On October 25, 1982, the State filed its motion for discovery. The defendant did not file her supplemental list of witnesses naming Dr. Sellers until June 19, 1984, the day trial began. The defendant’s lack of diligence here is further emphasized by the fact that Dr. Sellers allegedly treated defendant in a drug rehabilitation program in 1977, and thus should have been known to defendant prior to trial. Furthermore, the materiality and relevancy of the evidence is questionable. Defendant offered Dr. Sellers’ testimony to prove a defense of habitual influence of narcotics, but Dr. Sellers did not examine defendant until almost two years after the offense was committed. The fact that the examination took place long after the offense makes the evidence remote and therefore irrelevant and inadmissible. (People v. Decker (1984), 126 Ill. App. 3d 428, 467 N.E.2d 366.) For all these reasons, we find that the trial court did not err in excluding the testimony of Dr.
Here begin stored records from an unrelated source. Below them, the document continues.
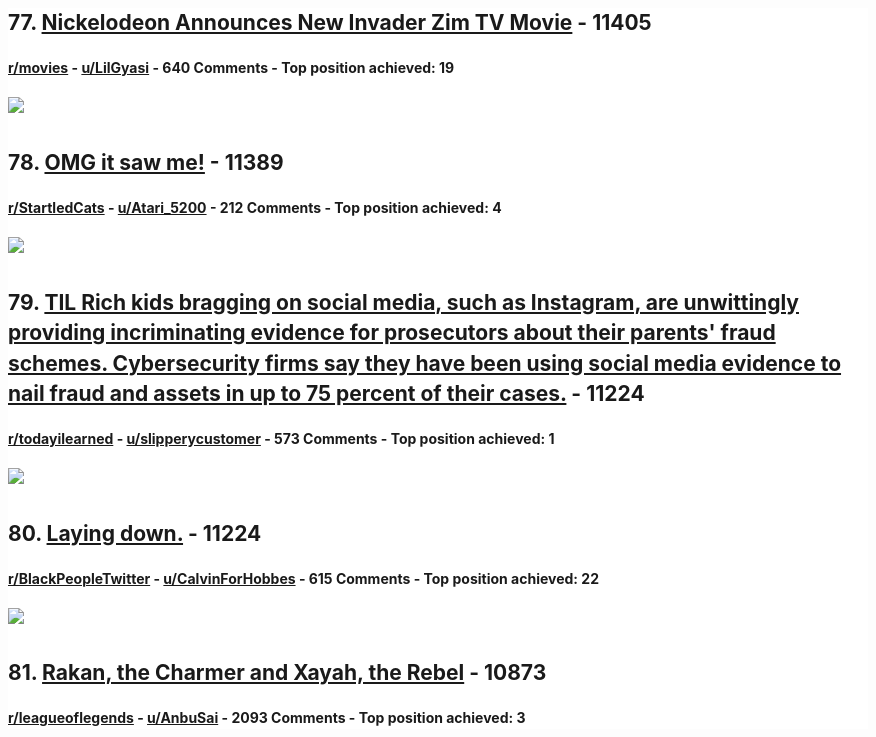## 77. [Nickelodeon Announces New Invader Zim TV Movie](http://reddit.com/r/movies/comments/63gep5/nickelodeon_announces_new_invader_zim_tv_movie/) - 11405
#### [r/movies](http://reddit.com/r/movies) - [u/LilGyasi](http://reddit.com/u/LilGyasi) - 640 Comments - Top position achieved: 19

<a href="http://ign.com/articles/2017/04/04/nickelodeon-announces-new-invader-zim-tv-movie"><img src="https://a.thumbs.redditmedia.com/UJ6Y3mHIsNq39ew-But-PGdkJpXxs1gyj3YwPCfItZ0.jpg"></img></a>

## 78. [OMG it saw me!](http://reddit.com/r/StartledCats/comments/63gqml/omg_it_saw_me/) - 11389
#### [r/StartledCats](http://reddit.com/r/StartledCats) - [u/Atari_5200](http://reddit.com/u/Atari_5200) - 212 Comments - Top position achieved: 4

<a href="http://i.imgur.com/uq4bKDT.gifv"><img src="https://a.thumbs.redditmedia.com/IocgSgcdQTbXVWyqzlFzZGYK7jfmWy5dSJ_4S9DWiF8.jpg"></img></a>

## 79. [TIL Rich kids bragging on social media, such as Instagram, are unwittingly providing incriminating evidence for prosecutors about their parents' fraud schemes. Cybersecurity firms say they have been using social media evidence to nail fraud and assets in up to 75 percent of their cases.](http://reddit.com/r/todayilearned/comments/63ed31/til_rich_kids_bragging_on_social_media_such_as/) - 11224
#### [r/todayilearned](http://reddit.com/r/todayilearned) - [u/slipperycustomer](http://reddit.com/u/slipperycustomer) - 573 Comments - Top position achieved: 1

<a href="http://www.gq-magazine.co.uk/article/rich-kids-of-instagram-are-revealing-their-parents-dodgy-dealings-to-investigators"><img src="https://b.thumbs.redditmedia.com/KxP_VQyrbfP06F3CeUTxiAGW2dWCM8y-m7oI2yex8iY.jpg"></img></a>

## 80. [Laying down.](http://reddit.com/r/BlackPeopleTwitter/comments/63ewic/laying_down/) - 11224
#### [r/BlackPeopleTwitter](http://reddit.com/r/BlackPeopleTwitter) - [u/CalvinForHobbes](http://reddit.com/u/CalvinForHobbes) - 615 Comments - Top position achieved: 22

<a href="https://i.redd.it/sr1manbm4kpy.png"><img src="https://a.thumbs.redditmedia.com/QneL5uv0vNlFfFHRkunq3CTBRniUWY6PZdMJXPKrRH4.jpg"></img></a>

## 81. [Rakan, the Charmer and Xayah, the Rebel](http://reddit.com/r/leagueoflegends/comments/63fteb/rakan_the_charmer_and_xayah_the_rebel/) - 10873
#### [r/leagueoflegends](http://reddit.com/r/leagueoflegends) - [u/AnbuSai](http://reddit.com/u/AnbuSai) - 2093 Comments - Top position achieved: 3
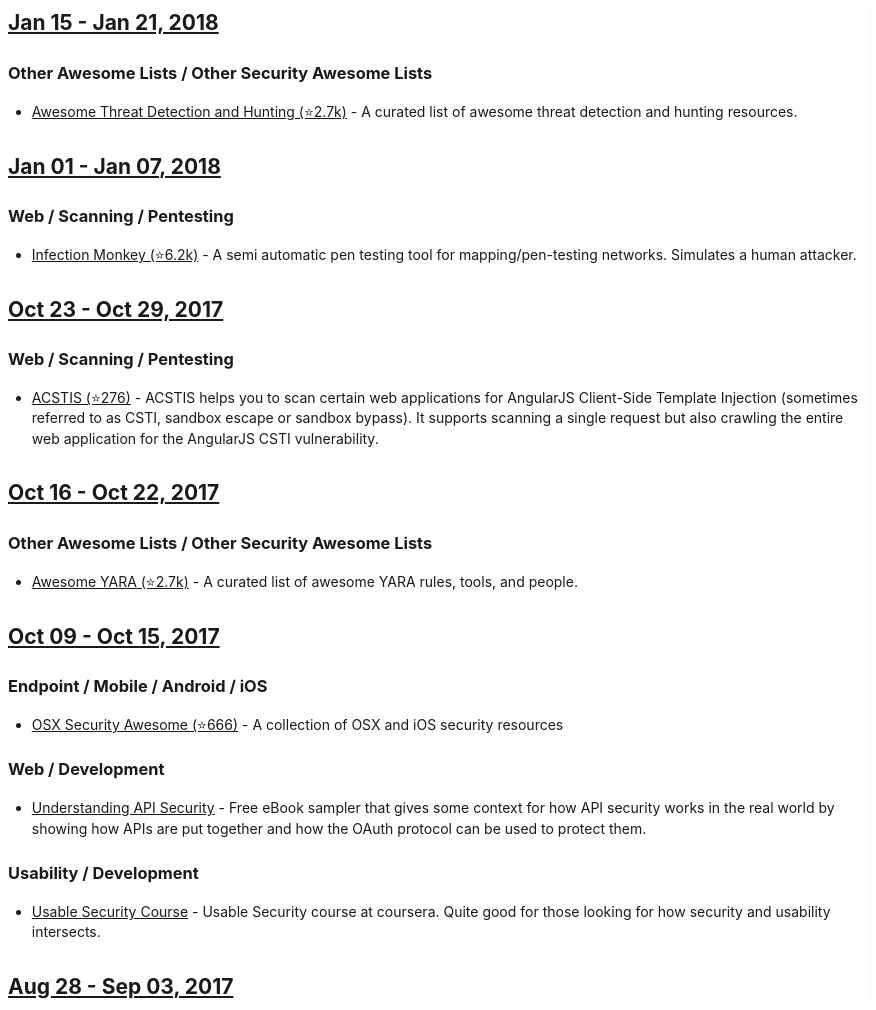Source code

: ## [Jan 15 - Jan 21, 2018](/content/2018/3/README.md)

### Other Awesome Lists / Other Security Awesome Lists

*   [Awesome Threat Detection and Hunting (⭐2.7k)](https://github.com/0x4D31/awesome-threat-detection) - A curated list of awesome threat detection and hunting resources.

## [Jan 01 - Jan 07, 2018](/content/2018/1/README.md)

### Web / Scanning / Pentesting

*   [Infection Monkey (⭐6.2k)](https://github.com/guardicore/monkey) - A semi automatic pen testing tool for mapping/pen-testing networks. Simulates a human attacker.

## [Oct 23 - Oct 29, 2017](/content/2017/43/README.md)

### Web / Scanning / Pentesting

*   [ACSTIS (⭐276)](https://github.com/tijme/angularjs-csti-scanner) - ACSTIS helps you to scan certain web applications for AngularJS Client-Side Template Injection (sometimes referred to as CSTI, sandbox escape or sandbox bypass). It supports scanning a single request but also crawling the entire web application for the AngularJS CSTI vulnerability.

## [Oct 16 - Oct 22, 2017](/content/2017/42/README.md)

### Other Awesome Lists / Other Security Awesome Lists

*   [Awesome YARA (⭐2.7k)](https://github.com/InQuest/awesome-yara) - A curated list of awesome YARA rules, tools, and people.

## [Oct 09 - Oct 15, 2017](/content/2017/41/README.md)

### Endpoint / Mobile / Android / iOS

*   [OSX Security Awesome (⭐666)](https://github.com/kai5263499/osx-security-awesome) - A collection of OSX and iOS security resources

### Web / Development

*   [Understanding API Security](https://www.manning.com/books/understanding-api-security) - Free eBook sampler that gives some context for how API security works in the real world by showing how APIs are put together and how the OAuth protocol can be used to protect them.

### Usability / Development

*   [Usable Security Course](https://pt.coursera.org/learn/usable-security) - Usable Security course at coursera. Quite good for those looking for how security and usability intersects.

## [Aug 28 - Sep 03, 2017](/content/2017/35/README.md)
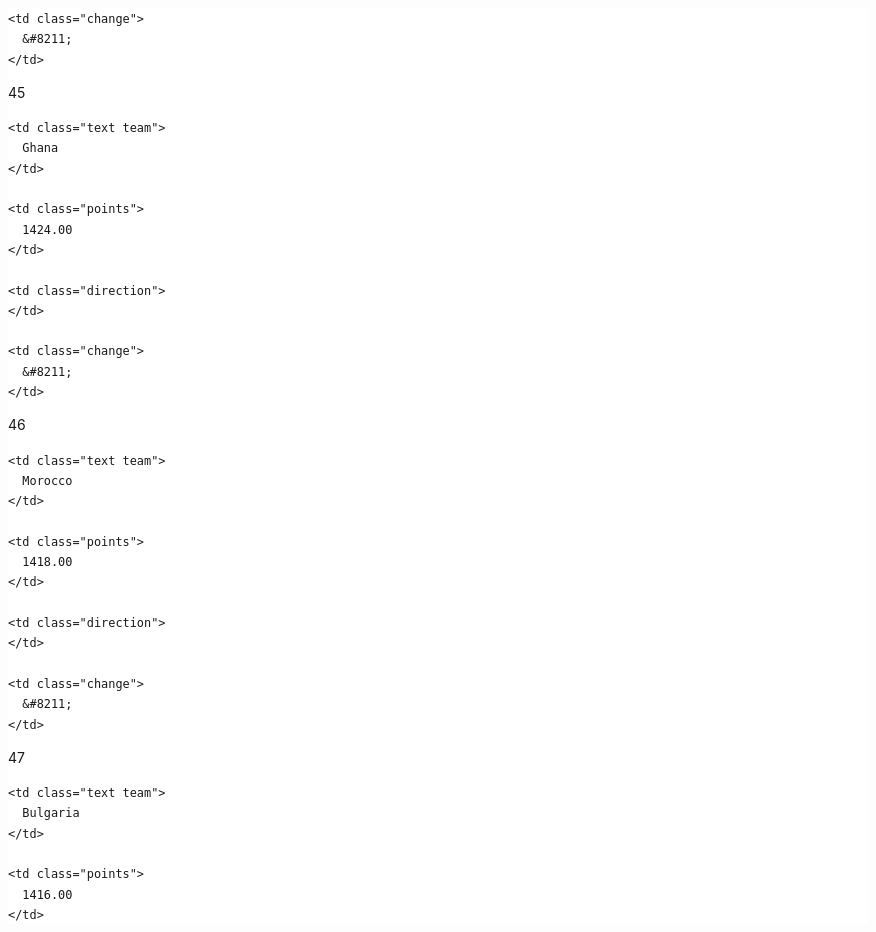     <td class="change">
      &#8211;
    </td>
  </tr>
  
  <tr class="odd">
    <td class="rank">
      45
    </td>
    
    <td class="text team">
      Ghana
    </td>
    
    <td class="points">
      1424.00
    </td>
    
    <td class="direction">
    </td>
    
    <td class="change">
      &#8211;
    </td>
  </tr>
  
  <tr class="even">
    <td class="rank">
      46
    </td>
    
    <td class="text team">
      Morocco
    </td>
    
    <td class="points">
      1418.00
    </td>
    
    <td class="direction">
    </td>
    
    <td class="change">
      &#8211;
    </td>
  </tr>
  
  <tr class="odd">
    <td class="rank">
      47
    </td>
    
    <td class="text team">
      Bulgaria
    </td>
    
    <td class="points">
      1416.00
    </td>
    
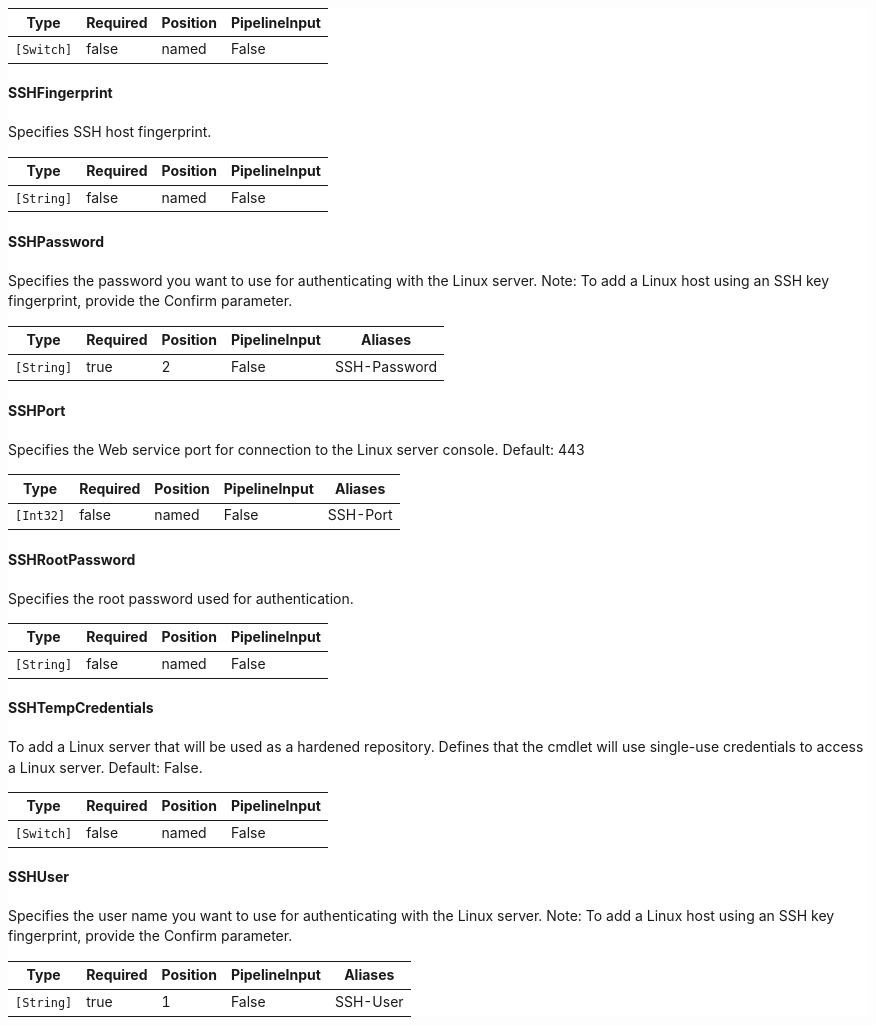 |Type      |Required|Position|PipelineInput|
|----------|--------|--------|-------------|
|`[Switch]`|false   |named   |False        |

#### **SSHFingerprint**
Specifies SSH host fingerprint.

|Type      |Required|Position|PipelineInput|
|----------|--------|--------|-------------|
|`[String]`|false   |named   |False        |

#### **SSHPassword**
Specifies the password you want to use for authenticating with the Linux server.
Note: To add a Linux host using an SSH key fingerprint, provide the Confirm parameter.

|Type      |Required|Position|PipelineInput|Aliases     |
|----------|--------|--------|-------------|------------|
|`[String]`|true    |2       |False        |SSH-Password|

#### **SSHPort**
Specifies the Web service port for connection to the Linux server console.
Default: 443

|Type     |Required|Position|PipelineInput|Aliases |
|---------|--------|--------|-------------|--------|
|`[Int32]`|false   |named   |False        |SSH-Port|

#### **SSHRootPassword**
Specifies the root password used for authentication.

|Type      |Required|Position|PipelineInput|
|----------|--------|--------|-------------|
|`[String]`|false   |named   |False        |

#### **SSHTempCredentials**
To add a Linux server that will be used as a hardened repository.
Defines that the cmdlet will use single-use credentials to access a Linux server.
Default: False.

|Type      |Required|Position|PipelineInput|
|----------|--------|--------|-------------|
|`[Switch]`|false   |named   |False        |

#### **SSHUser**
Specifies the user name you want to use for authenticating with the Linux server.
Note: To add a Linux host using an SSH key fingerprint, provide the Confirm parameter.

|Type      |Required|Position|PipelineInput|Aliases |
|----------|--------|--------|-------------|--------|
|`[String]`|true    |1       |False        |SSH-User|
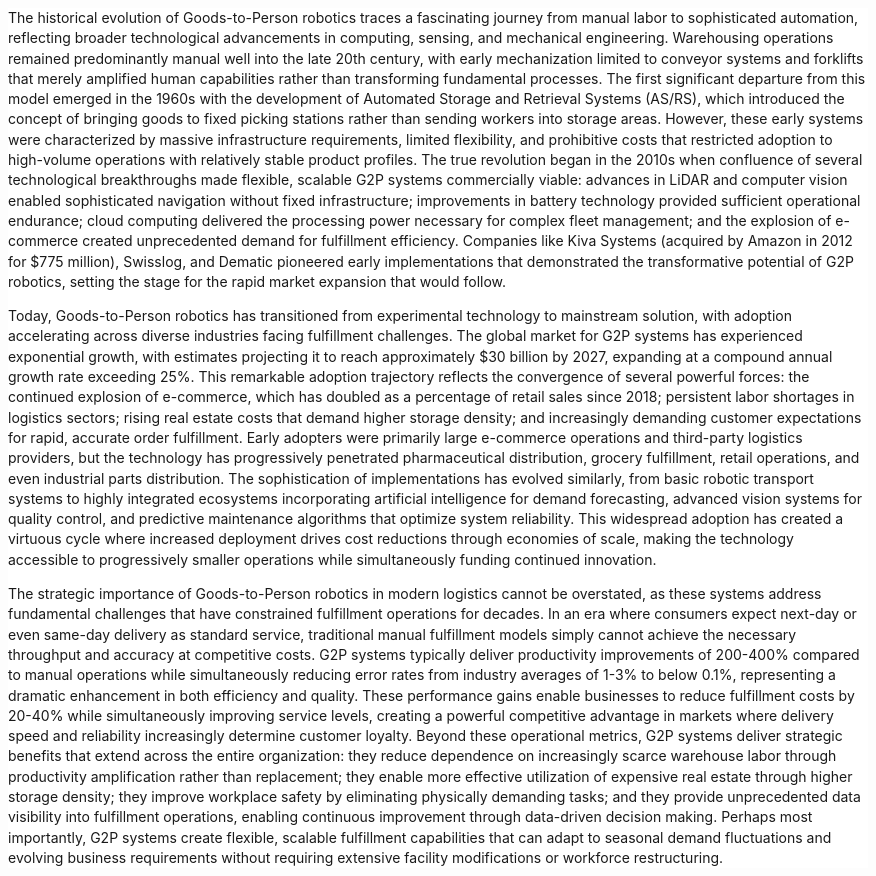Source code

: The historical evolution of Goods-to-Person robotics traces a fascinating journey from manual labor to sophisticated automation, reflecting broader technological advancements in computing, sensing, and mechanical engineering. Warehousing operations remained predominantly manual well into the late 20th century, with early mechanization limited to conveyor systems and forklifts that merely amplified human capabilities rather than transforming fundamental processes. The first significant departure from this model emerged in the 1960s with the development of Automated Storage and Retrieval Systems (AS/RS), which introduced the concept of bringing goods to fixed picking stations rather than sending workers into storage areas. However, these early systems were characterized by massive infrastructure requirements, limited flexibility, and prohibitive costs that restricted adoption to high-volume operations with relatively stable product profiles. The true revolution began in the 2010s when confluence of several technological breakthroughs made flexible, scalable G2P systems commercially viable: advances in LiDAR and computer vision enabled sophisticated navigation without fixed infrastructure; improvements in battery technology provided sufficient operational endurance; cloud computing delivered the processing power necessary for complex fleet management; and the explosion of e-commerce created unprecedented demand for fulfillment efficiency. Companies like Kiva Systems (acquired by Amazon in 2012 for $775 million), Swisslog, and Dematic pioneered early implementations that demonstrated the transformative potential of G2P robotics, setting the stage for the rapid market expansion that would follow.

Today, Goods-to-Person robotics has transitioned from experimental technology to mainstream solution, with adoption accelerating across diverse industries facing fulfillment challenges. The global market for G2P systems has experienced exponential growth, with estimates projecting it to reach approximately $30 billion by 2027, expanding at a compound annual growth rate exceeding 25%. This remarkable adoption trajectory reflects the convergence of several powerful forces: the continued explosion of e-commerce, which has doubled as a percentage of retail sales since 2018; persistent labor shortages in logistics sectors; rising real estate costs that demand higher storage density; and increasingly demanding customer expectations for rapid, accurate order fulfillment. Early adopters were primarily large e-commerce operations and third-party logistics providers, but the technology has progressively penetrated pharmaceutical distribution, grocery fulfillment, retail operations, and even industrial parts distribution. The sophistication of implementations has evolved similarly, from basic robotic transport systems to highly integrated ecosystems incorporating artificial intelligence for demand forecasting, advanced vision systems for quality control, and predictive maintenance algorithms that optimize system reliability. This widespread adoption has created a virtuous cycle where increased deployment drives cost reductions through economies of scale, making the technology accessible to progressively smaller operations while simultaneously funding continued innovation.

The strategic importance of Goods-to-Person robotics in modern logistics cannot be overstated, as these systems address fundamental challenges that have constrained fulfillment operations for decades. In an era where consumers expect next-day or even same-day delivery as standard service, traditional manual fulfillment models simply cannot achieve the necessary throughput and accuracy at competitive costs. G2P systems typically deliver productivity improvements of 200-400% compared to manual operations while simultaneously reducing error rates from industry averages of 1-3% to below 0.1%, representing a dramatic enhancement in both efficiency and quality. These performance gains enable businesses to reduce fulfillment costs by 20-40% while simultaneously improving service levels, creating a powerful competitive advantage in markets where delivery speed and reliability increasingly determine customer loyalty. Beyond these operational metrics, G2P systems deliver strategic benefits that extend across the entire organization: they reduce dependence on increasingly scarce warehouse labor through productivity amplification rather than replacement; they enable more effective utilization of expensive real estate through higher storage density; they improve workplace safety by eliminating physically demanding tasks; and they provide unprecedented data visibility into fulfillment operations, enabling continuous improvement through data-driven decision making. Perhaps most importantly, G2P systems create flexible, scalable fulfillment capabilities that can adapt to seasonal demand fluctuations and evolving business requirements without requiring extensive facility modifications or workforce restructuring.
Sellers.

Third, defendant contends the jury should have been instructed on the lesser included offense of possession of a controlled substance. Where the evidence is sufficient for a conviction on the greater offense, it is not reversible error to instruct only on that offense. (People v. Teague (1982), 108 Ill. App. 3d 891, 439 N.E.2d 1066.) In fact, in People v. Dunn (1977), 49 Ill. App. 3d 1002, 365 N.E.2d 164, the court held that an instruction on possession of a controlled substance was not proper where the evidence presented by the State concerned delivery of a controlled substance and the defendant neither rebutted the evidence of delivery nor showed that he was merely in *128possession of the substance.

In this case, the State presented evidence that defendant arranged the sale with Officer Parra, removed the cocaine from the car trunk, and handed the cocaine to Parra in the motel room. The State clearly intended to show that defendant was. responsible for the sale and delivery of the cocaine and was not merely guilty of the included offense of possession. Defendant presented no evidence rebutting the State’s evidence of delivery. Under these facts, an instruction on the lesser included offense would actually have been improper because it would have allowed the jury to reach a compromised verdict. (See People v. Knieling (1982), 111 Ill. App. 3d 102, 443 N.E.2d 207.) Therefore, for the aforementioned reasons, we find the trial court did not err in refusing an instruction on the offense of possession of a. controlled substance.

Finally, defendant contends her motion in arrest of judgment should have been granted. She maintains, as stated previously, that the trial court lacked jurisdiction because there was not a formal charge pending at the time of trial. The information charging defendant with delivery of a controlled substance, she argues, was dismissed on March 3, 1983, and neither a new indictment nor information was filed against her. Defendant, therefore, concludes that the trial court did not have jurisdiction over her.

The record here indicates that the case was dismissed as a discovery sanction for the State’s failure to disclose the name of the informant. Furthermore, the record also shows that the order dismissing the case was vacated by agreement of the parties, and we will assume that the record is correct unless there is evidence to the contrary. The record is unimpeachable evidence of trial court proceedings (People v. O’Shea (1975), 26 Ill. App. 3d 826, 326 N.E.2d 230), and this court will not make assumptions based on evidence not in the record (People v. Butler (1976), 41 Ill. App. 3d 750, 354 N.E.2d 568). No evidence has been submitted to establish that the record here is incorrect. Thus, we find that the information charging the offense remained before the court and that the court had jurisdiction over the instant matter. Accordingly, defendant’s motion in arrest of judgment was properly denied.

For these reasons, the judgment of the circuit court of Cook County is affirmed.

Affirmed.

BUCKLEY, P.J., and CAMPBELL, J., concur.